Eléments de radioprotection
Les paratonnerres ont une activité unitaire variant entre
quelques MBq et quelques dizaines de MBq. La matière radioactive
se présente sous forme de plaquettes, feuilles, billes
de porcelaine.
A la fabrication,
ces sources pouvaient être considérées comme
scellées.
Du fait de leur exposition
directe aux intempéries pendant plusieurs années,
les matériaux sont susceptibles de se dégrader et
le confinement de la radioactivité ne peut plus être
garanti. En effet, lors d'opérations de récupération
et de démontage, il a été constaté
une dispersion de la radioactivité. Il a pu également
exister des incidents de contamination.
Dans sa brochure, l'ANDRA met d'ailleurs en garde contre les risques
d'exposition externe dus à une présence prolongée
au contact des parties radioactives, mais aussi contre les risques
d'exposition interne en cas de détérioration de
la partie radioactive.
Extrait texte IRSN, 16/8/2004.
Le Figaro, 11 décembre
2004:
[Photos rajoutées par Infonucléaire]
Deux paratonnerres radioactifs de marque Helita ont disparu sur un chantier de démolition à Saint-Etienne-de-Remiremont (Vosges). La DGSNR (Direction générale de la sûreté nucléaire et de la radioprotection) recommande à ceux qui les ont pris de ne pas les conserver (1).En effet, ces deux instruments contiennent du radium 226, une substance radioactive naturelle. Ces dispositifs, s'ils ne sont pas endommagés, ne présentent pas de risque particulier. Mais leur manipulation peut être dangereuse et doit être réalisée par un professionnel. Ce type de paratonnerre doit être traité avec les mêmes précautions qu'un déchet radioactif (2).

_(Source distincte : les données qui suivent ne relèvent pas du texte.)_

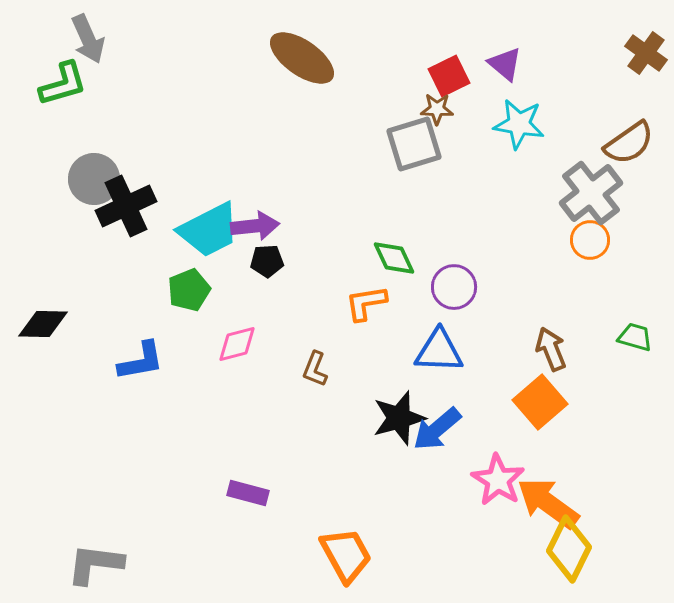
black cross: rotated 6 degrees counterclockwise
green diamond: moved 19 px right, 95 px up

Tête de paratonnerre au radium 226.
De 1930 au milieu des années 1980, des milliers de paratonnerres radioactifs ont été installés en France pour limiter les risques de la foudre. On trouvait alors plusieurs marques sur le marché : Duval Messien, Franklin France, Helita et Indelec. Ces appareils étaient réputés plus efficaces que les paratonnerres traditionnels à pointe métallique. On prétendait que l'activité ionisante du radium attirait la foudre mais cela n'a jamais pu être réellement démontré. En fait, les paratonnerres radioactifs bénéficiaient du véritable culte que l'on portait à l'époque au radium (lire: Le scandale des potions au radium).
L'interdiction des paratonnerres radioactifs, décidée en 1983, n'a été effective qu'en 1987. Un incident récent a montré que ces engins présentent un risque potentiel. En Belgique, des enfants ont joué avec un paratonnerre qui était tombé du toit d'une maison.
L'annonce du vol de Saint-Etienne-de-Remiremont a été rendue publique hier, le jour même où la DGSNR présentait le dernier numéro de la revue Contrôle (2), consacré à la contamination radioactive et aux actions sur les sites pollués. Des milliers de paratonnerres radioactifs se trouvent aujourd'hui sur les toits d'habitations privatives ou de bâtiments publics. André-Claude Lacoste, directeur général de la DGSNR a annoncé, dans un but de prévention, leur retrait. Deux autres appareils d'usage courant sont aussi dans le collimateur de l'Autorité de sûreté : les détecteurs de fumée radioactifs et les bouchons de pêche au tritium.
(1) En cas de découverte, contacter
le commissariat de police de Remiremont (03.29.26.17.17) ou la
préfecture des Vosges (03.29.69.88.51).